Mean Absolute Percentage Error

MAPE Linear Regression 1.87042556874

MAPE Last Value Benchmark 2.76774390378

MAPE Moving Average Benchmark 7.90386089172

Mean Absolute Error

MAE Linear Regression 0.284087187881

MAE Last Value Benchmark 0.427831325301

MAE Moving Average Benchmark 1.19851405622

We see that the best model is linear regression, followed by using the value of the last month, and a rather poor result with the moving average.

## Suggestions to improve the model

We have created the simplest machine learning model possible, based only on the historical values of the series. Below are some suggestions that can be implemented to possibly reduce the error.

### Boosting

Boosting is a technique that trains several models in the same data, the difference being that each model is trained in the residual errors of the previous ones. Although there is a risk of overfitting if good validation is not done, this technique is quite successful in practice.

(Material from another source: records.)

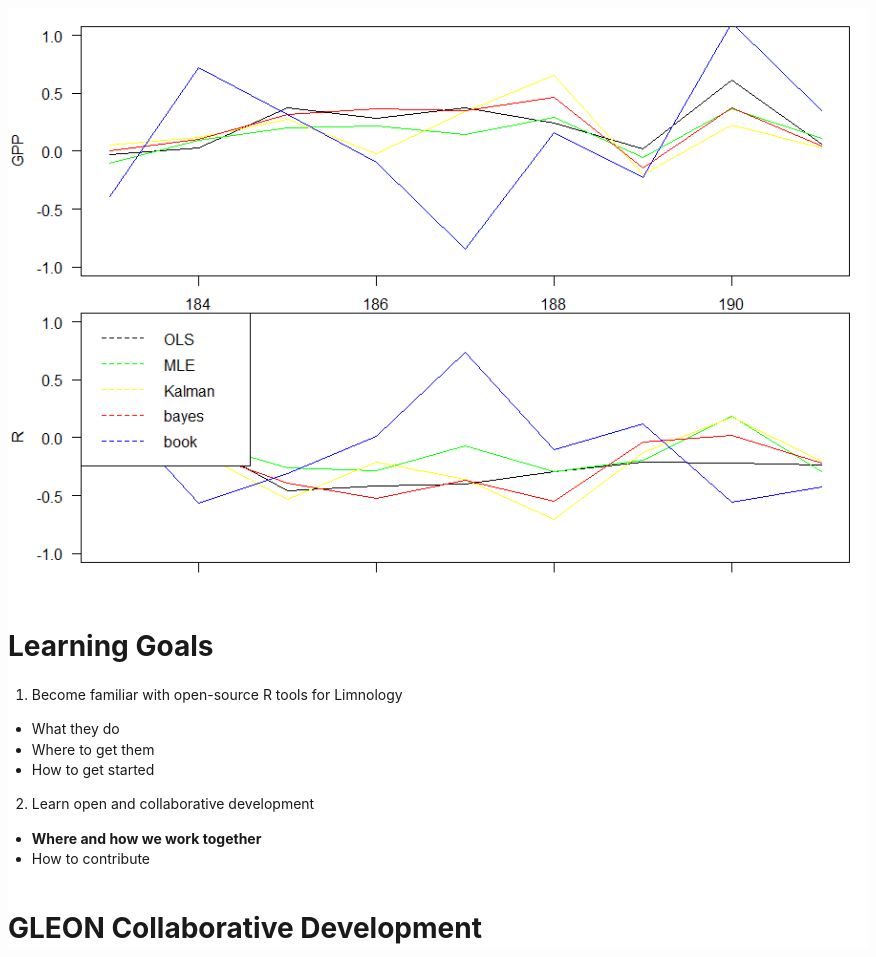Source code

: ![Metabolizer example](pics/metabolizer_example.png)

Learning Goals
========================================================
1. Become familiar with open-source R tools for Limnology
  * What they do
  * Where to get them
  * How to get started

2. Learn open and collaborative development
  * **Where and how we work together**
  * How to contribute


GLEON Collaborative Development
========================================================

### Creating more features

We used only the values of the last six months as independent variables. If we add more variables that are correlated with the dependent variable, we probably can improve the model. In addition, we can add features based on transformations, such as raising the values squared, to capture non-linear relationships.

### Use other models

Linear regression is not the only option in these cases. Models like neural networks, SVMs, and decision trees can perform better.